When you repeat the entries below, please keep them exact and leave out the pictures.
(Material provided begins)
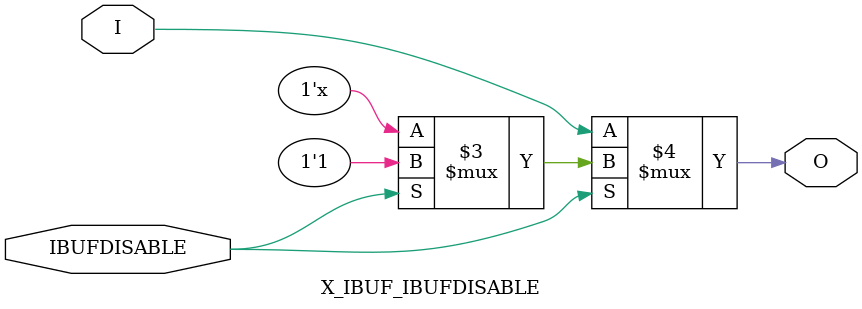
<source format=v>

`timescale  1 ps / 1 ps


module X_IBUF_IBUFDISABLE (O, I, IBUFDISABLE);

    parameter IBUF_LOW_PWR = "TRUE";
    parameter IOSTANDARD = "DEFAULT";
    parameter LOC = "UNPLACED";
    parameter USE_IBUFDISABLE = "TRUE";
    
    output O;

    input  I;
    input  IBUFDISABLE;

    initial begin
	
        case (IBUF_LOW_PWR)

            "FALSE", "TRUE" : ;
            default : begin
                          $display("Attribute Syntax Error : The attribute IBUF_LOW_PWR on X_IBUF_IBUFDISABLE instance %m is set to %s.  Legal values for this attribute are TRUE or FALSE.", IBUF_LOW_PWR);
                          $finish;
                      end

        endcase


    end

    generate
       case (USE_IBUFDISABLE)
          "TRUE" :  begin
                        assign O = (IBUFDISABLE == 0)? I : (IBUFDISABLE == 1)? 1'b1  : 1'bx;
                    end
          "FALSE" : begin
                        assign O = I;
                    end
       endcase
    endgenerate

    specify

        (I => O) 		= (0:0:0,  0:0:0);
        (IBUFDISABLE => O)	= (0:0:0,  0:0:0);

        specparam PATHPULSE$ = 0;

    endspecify

endmodule

</source>
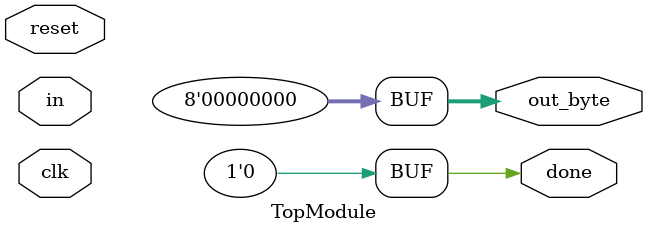
<source format=v>
module TopModule (
  input clk,
  input in,
  input reset,
  output [7:0] out_byte,
  output done
);

  // Module body - leave empty or add minimal initialization
  assign done = 0; // Default value, replace with actual logic
  assign out_byte = 0; // Default value, replace with actual logic

endmodule
</source>
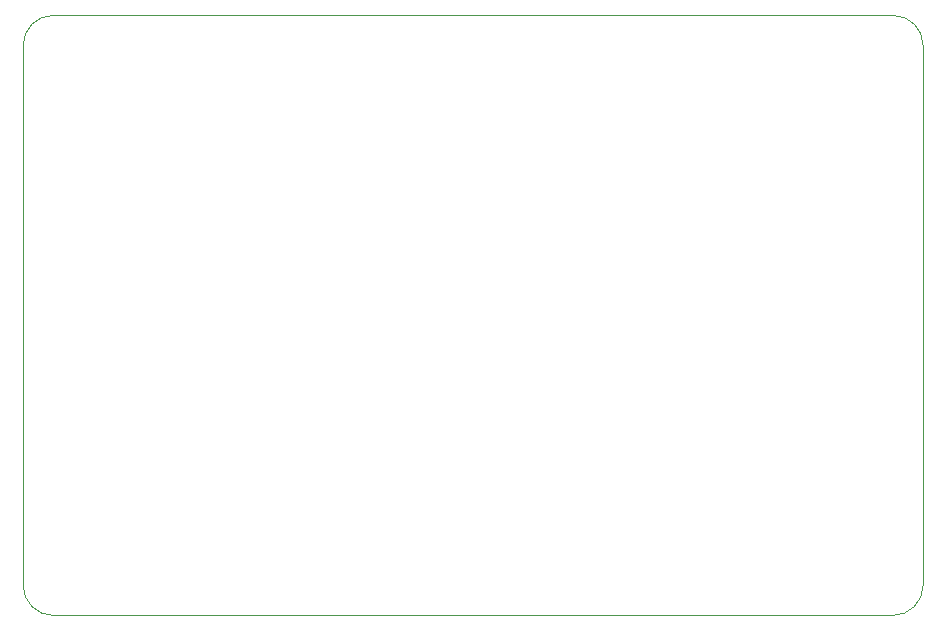
<source format=gm1>
G04 #@! TF.FileFunction,Profile,NP*
%FSLAX46Y46*%
G04 Gerber Fmt 4.6, Leading zero omitted, Abs format (unit mm)*
G04 Created by KiCad (PCBNEW 4.0.6) date 03/27/19 07:52:48*
%MOMM*%
%LPD*%
G01*
G04 APERTURE LIST*
%ADD10C,0.100000*%
G04 APERTURE END LIST*
D10*
X125349000Y-58928000D02*
X196469000Y-58928000D01*
X122809000Y-107188000D02*
X122809000Y-61468000D01*
X196469000Y-109728000D02*
X125349000Y-109728000D01*
X199009000Y-61468000D02*
X199009000Y-107188000D01*
X196469000Y-109728000D02*
G75*
G03X199009000Y-107188000I0J2540000D01*
G01*
X199009000Y-61468000D02*
G75*
G03X196469000Y-58928000I-2540000J0D01*
G01*
X122809000Y-107188000D02*
G75*
G03X125349000Y-109728000I2540000J0D01*
G01*
X125349000Y-58928000D02*
G75*
G03X122809000Y-61468000I0J-2540000D01*
G01*
M02*

</source>
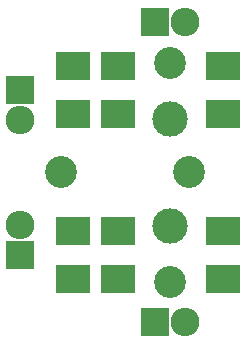
<source format=gbs>
%TF.GenerationSoftware,KiCad,Pcbnew,4.1.0-alpha+201609021633+7109~49~ubuntu16.04.1-product*%
%TF.CreationDate,2016-09-14T14:31:16+05:30*%
%TF.ProjectId,OTS2_encA,4F5453325F656E63412E6B696361645F,rev?*%
%TF.FileFunction,Soldermask,Bot*%
%FSLAX46Y46*%
G04 Gerber Fmt 4.6, Leading zero omitted, Abs format (unit mm)*
G04 Created by KiCad (PCBNEW 4.1.0-alpha+201609021633+7109~49~ubuntu16.04.1-product) date Wed Sep 14 14:31:16 2016*
%MOMM*%
%LPD*%
G01*
G04 APERTURE LIST*
%ADD10C,0.101600*%
%ADD11R,2.900000X2.400000*%
%ADD12C,2.700000*%
%ADD13C,3.000000*%
%ADD14R,2.432000X2.432000*%
%ADD15O,2.432000X2.432000*%
G04 APERTURE END LIST*
D10*
D11*
X38100000Y-82455000D03*
X38100000Y-86455000D03*
X46990000Y-82455000D03*
X46990000Y-86455000D03*
X38100000Y-96425000D03*
X38100000Y-100425000D03*
X34290000Y-82455000D03*
X34290000Y-86455000D03*
X46990000Y-96425000D03*
X46990000Y-100425000D03*
X34290000Y-96425000D03*
X34290000Y-100425000D03*
D12*
X44115000Y-91440000D03*
D13*
X42545000Y-86940000D03*
D12*
X42545000Y-82180000D03*
D13*
X42545000Y-95940000D03*
D12*
X42545000Y-100700000D03*
X33285000Y-91440000D03*
D14*
X29845000Y-98425000D03*
D15*
X29845000Y-95885000D03*
D14*
X29845000Y-84455000D03*
D15*
X29845000Y-86995000D03*
D14*
X41275000Y-78740000D03*
D15*
X43815000Y-78740000D03*
D14*
X41275000Y-104140000D03*
D15*
X43815000Y-104140000D03*
M02*

</source>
(Material provided ends)
## Solution to the exercise
<source format=v>

`timescale  1 ps / 1 ps


module X_IBUF_IBUFDISABLE (O, I, IBUFDISABLE);

    parameter IBUF_LOW_PWR = "TRUE";
    parameter IOSTANDARD = "DEFAULT";
    parameter LOC = "UNPLACED";
    parameter USE_IBUFDISABLE = "TRUE";
    
    output O;

    input  I;
    input  IBUFDISABLE;

    initial begin
	
        case (IBUF_LOW_PWR)

            "FALSE", "TRUE" : ;
            default : begin
                          $display("Attribute Syntax Error : The attribute IBUF_LOW_PWR on X_IBUF_IBUFDISABLE instance %m is set to %s.  Legal values for this attribute are TRUE or FALSE.", IBUF_LOW_PWR);
                          $finish;
                      end

        endcase


    end

    generate
       case (USE_IBUFDISABLE)
          "TRUE" :  begin
                        assign O = (IBUFDISABLE == 0)? I : (IBUFDISABLE == 1)? 1'b1  : 1'bx;
                    end
          "FALSE" : begin
                        assign O = I;
                    end
       endcase
    endgenerate

    specify

        (I => O) 		= (0:0:0,  0:0:0);
        (IBUFDISABLE => O)	= (0:0:0,  0:0:0);

        specparam PATHPULSE$ = 0;

    endspecify

endmodule

</source>
<source format=v>
module TopModule (
  input clk,
  input in,
  input reset,
  output [7:0] out_byte,
  output done
);

  // Module body - leave empty or add minimal initialization
  assign done = 0; // Default value, replace with actual logic
  assign out_byte = 0; // Default value, replace with actual logic

endmodule
</source>
<source format=gm1>
G04 #@! TF.FileFunction,Profile,NP*
%FSLAX46Y46*%
G04 Gerber Fmt 4.6, Leading zero omitted, Abs format (unit mm)*
G04 Created by KiCad (PCBNEW 4.0.6) date 03/27/19 07:52:48*
%MOMM*%
%LPD*%
G01*
G04 APERTURE LIST*
%ADD10C,0.100000*%
G04 APERTURE END LIST*
D10*
X125349000Y-58928000D02*
X196469000Y-58928000D01*
X122809000Y-107188000D02*
X122809000Y-61468000D01*
X196469000Y-109728000D02*
X125349000Y-109728000D01*
X199009000Y-61468000D02*
X199009000Y-107188000D01*
X196469000Y-109728000D02*
G75*
G03X199009000Y-107188000I0J2540000D01*
G01*
X199009000Y-61468000D02*
G75*
G03X196469000Y-58928000I-2540000J0D01*
G01*
X122809000Y-107188000D02*
G75*
G03X125349000Y-109728000I2540000J0D01*
G01*
X125349000Y-58928000D02*
G75*
G03X122809000Y-61468000I0J-2540000D01*
G01*
M02*

</source>
<source format=gbs>
%TF.GenerationSoftware,KiCad,Pcbnew,4.1.0-alpha+201609021633+7109~49~ubuntu16.04.1-product*%
%TF.CreationDate,2016-09-14T14:31:16+05:30*%
%TF.ProjectId,OTS2_encA,4F5453325F656E63412E6B696361645F,rev?*%
%TF.FileFunction,Soldermask,Bot*%
%FSLAX46Y46*%
G04 Gerber Fmt 4.6, Leading zero omitted, Abs format (unit mm)*
G04 Created by KiCad (PCBNEW 4.1.0-alpha+201609021633+7109~49~ubuntu16.04.1-product) date Wed Sep 14 14:31:16 2016*
%MOMM*%
%LPD*%
G01*
G04 APERTURE LIST*
%ADD10C,0.101600*%
%ADD11R,2.900000X2.400000*%
%ADD12C,2.700000*%
%ADD13C,3.000000*%
%ADD14R,2.432000X2.432000*%
%ADD15O,2.432000X2.432000*%
G04 APERTURE END LIST*
D10*
D11*
X38100000Y-82455000D03*
X38100000Y-86455000D03*
X46990000Y-82455000D03*
X46990000Y-86455000D03*
X38100000Y-96425000D03*
X38100000Y-100425000D03*
X34290000Y-82455000D03*
X34290000Y-86455000D03*
X46990000Y-96425000D03*
X46990000Y-100425000D03*
X34290000Y-96425000D03*
X34290000Y-100425000D03*
D12*
X44115000Y-91440000D03*
D13*
X42545000Y-86940000D03*
D12*
X42545000Y-82180000D03*
D13*
X42545000Y-95940000D03*
D12*
X42545000Y-100700000D03*
X33285000Y-91440000D03*
D14*
X29845000Y-98425000D03*
D15*
X29845000Y-95885000D03*
D14*
X29845000Y-84455000D03*
D15*
X29845000Y-86995000D03*
D14*
X41275000Y-78740000D03*
D15*
X43815000Y-78740000D03*
D14*
X41275000Y-104140000D03*
D15*
X43815000Y-104140000D03*
M02*

</source>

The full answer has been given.